Ansicht 3: Nach der nach der Strafrechtsreform ganz herrschenden Auffassung genügen nun auch Scheinwaffen zur Qualifikation, allerdings nur dann, wenn ein objektiver Betrachter in der Tatsituation nicht sofort erkennen könnte, dass es sich um einen ungefährlichen Gegenstand handelt; die erstgenannte Auffassung wird damit über das Kriterium der äußerlichen Erkennbarkeit eingeschränkt (Studienkommentar StGB/Joecks, § 250 Rn. 17 ff.). Die Ungefährlichkeit ließe sich im Labello-Fall sofort feststellen (BGH NStZ 1997, 184). Sie ist jedoch im Rucksack-Fall nicht ohne weiteres erkennbar, weshalb der Rucksack nach dieser Ansicht ein Werkzeug im Sinne der Nr. 1 b darstellen würde (vgl. BGH NStZ 2011, 278).

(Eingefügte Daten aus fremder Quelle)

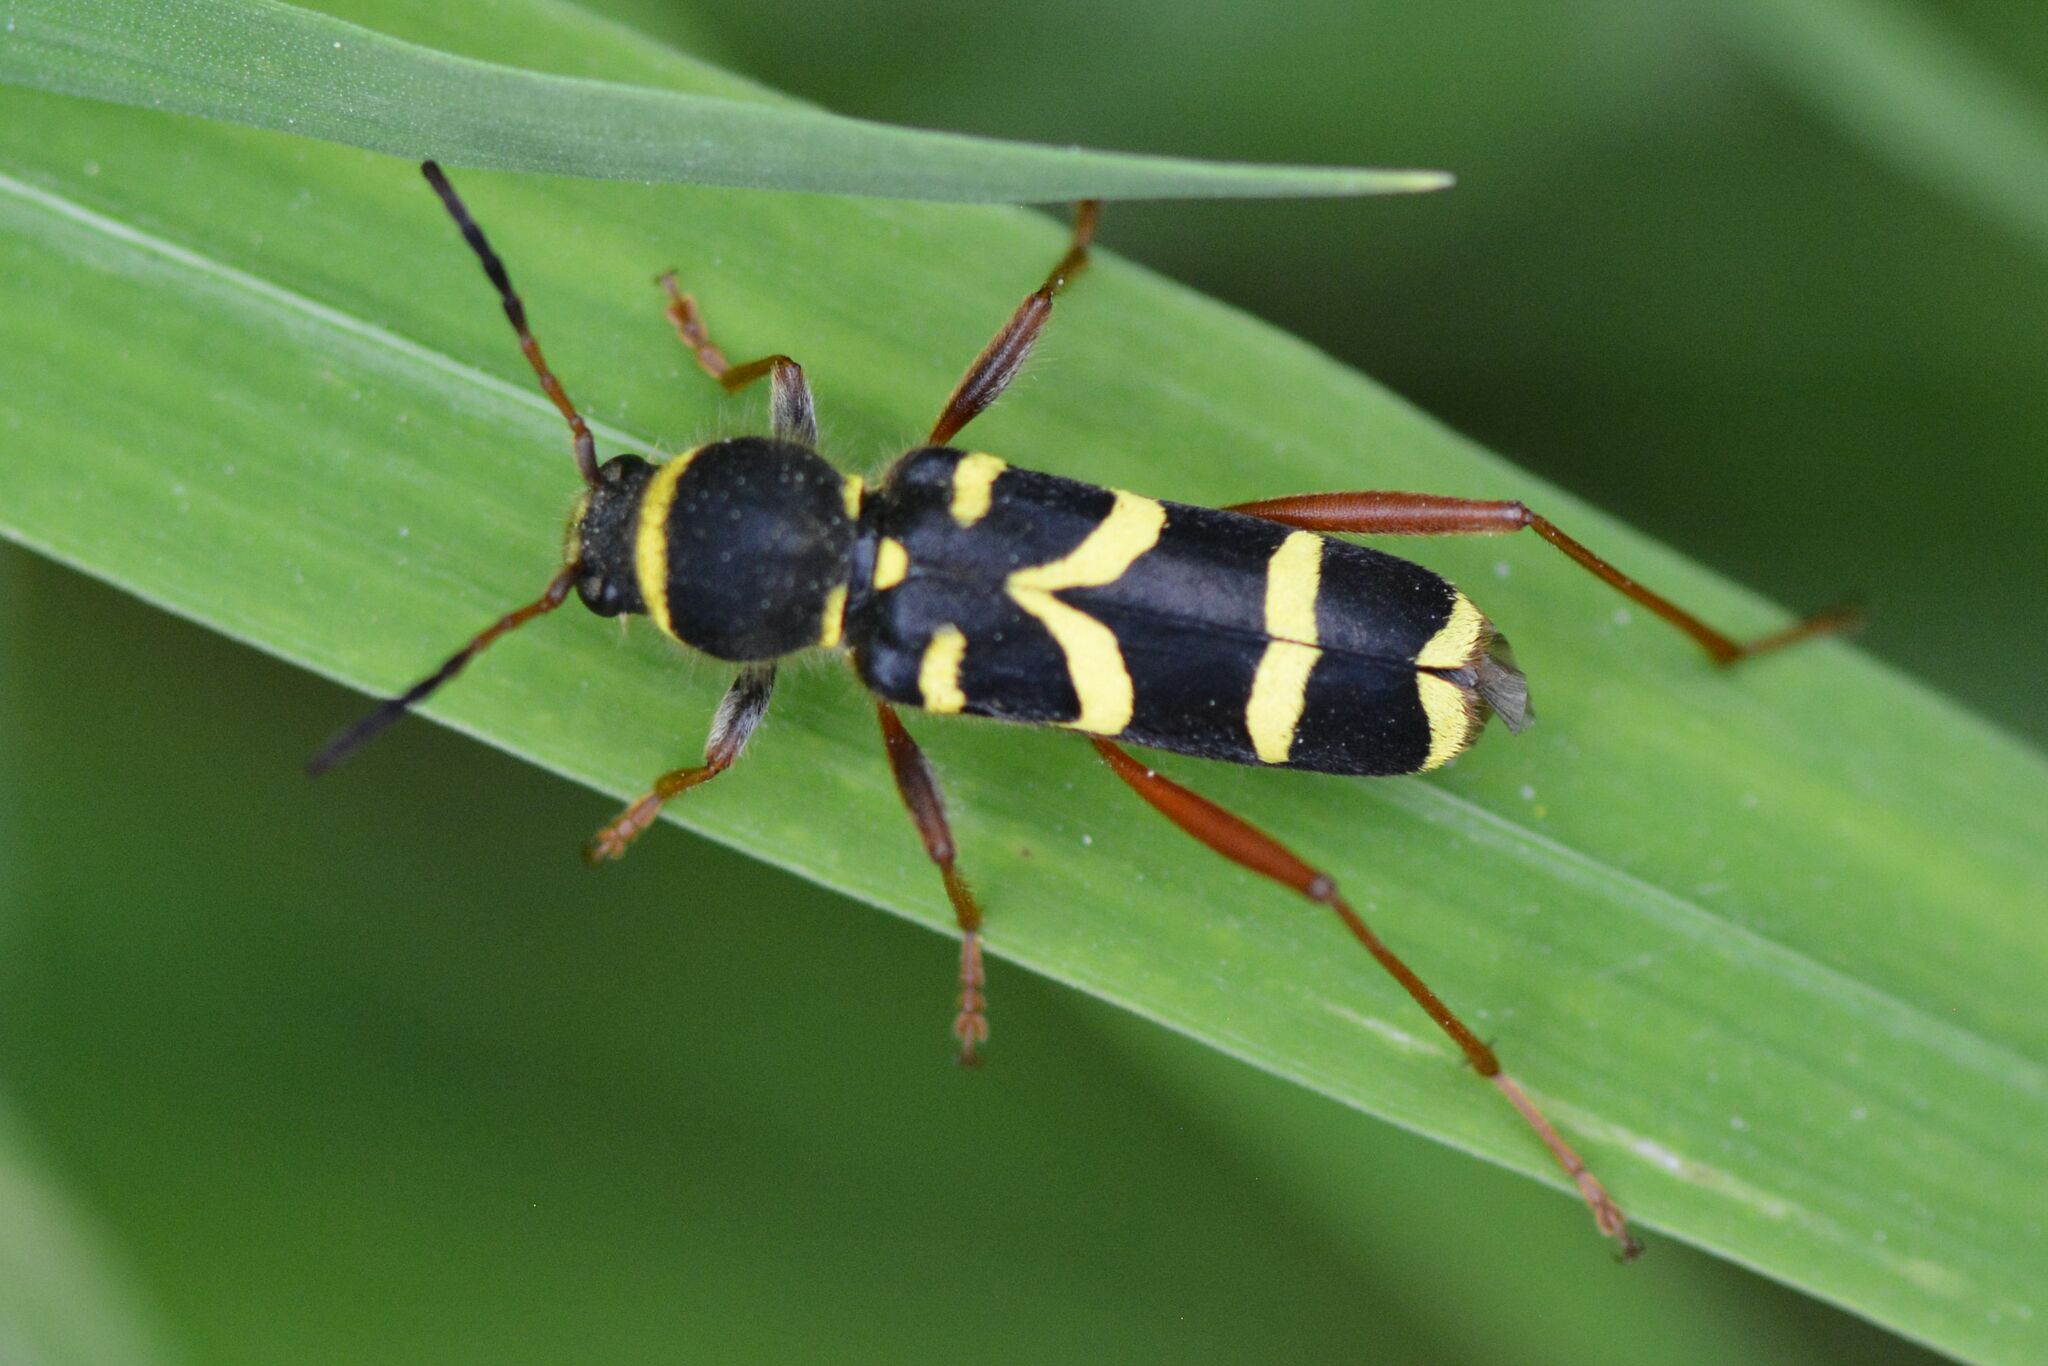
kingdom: Animalia
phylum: Arthropoda
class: Insecta
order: Coleoptera
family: Cerambycidae
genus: Clytus
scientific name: Clytus arietis
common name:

Kritik: Der Einschüchterungseffekt beruht letztlich nur auf der vom Opfer wahrgenommenen Gefährlichkeit, gleichgültig, ob der Gegenstand für einen objektiven Dritten augenscheinlich ungefährlich ist. Schließlich führt die Unklarheit, was ein objektiver Dritter im Einzelfall erkennen kann und was nicht, zu erheblicher Rechtsunsicherheit (vgl. Fischer StGB, 64. Aufl. 2017, § 250 Rn. 11a ff.). Ferner werde weder das mit dem Grundtatbestand des Raubes verwirklichte Nötigungsunrecht durch das bloße Mitsichführen eines ungefährlichen Werkzeugs zu Nötigungszwecken erhöht, noch sei dieses Mitsichführen mit anderen Qualifikationstatbeständen wie der Schaffung der Gefahr einer schweren Gesundheitsschädigung nach Nr. 1 c vergleichbar und das Strafmaß damit unangemessen (Nomos Kommentar StGB/Kindhäuser, 5. Aufl. 2017, § 250 Rn. 5).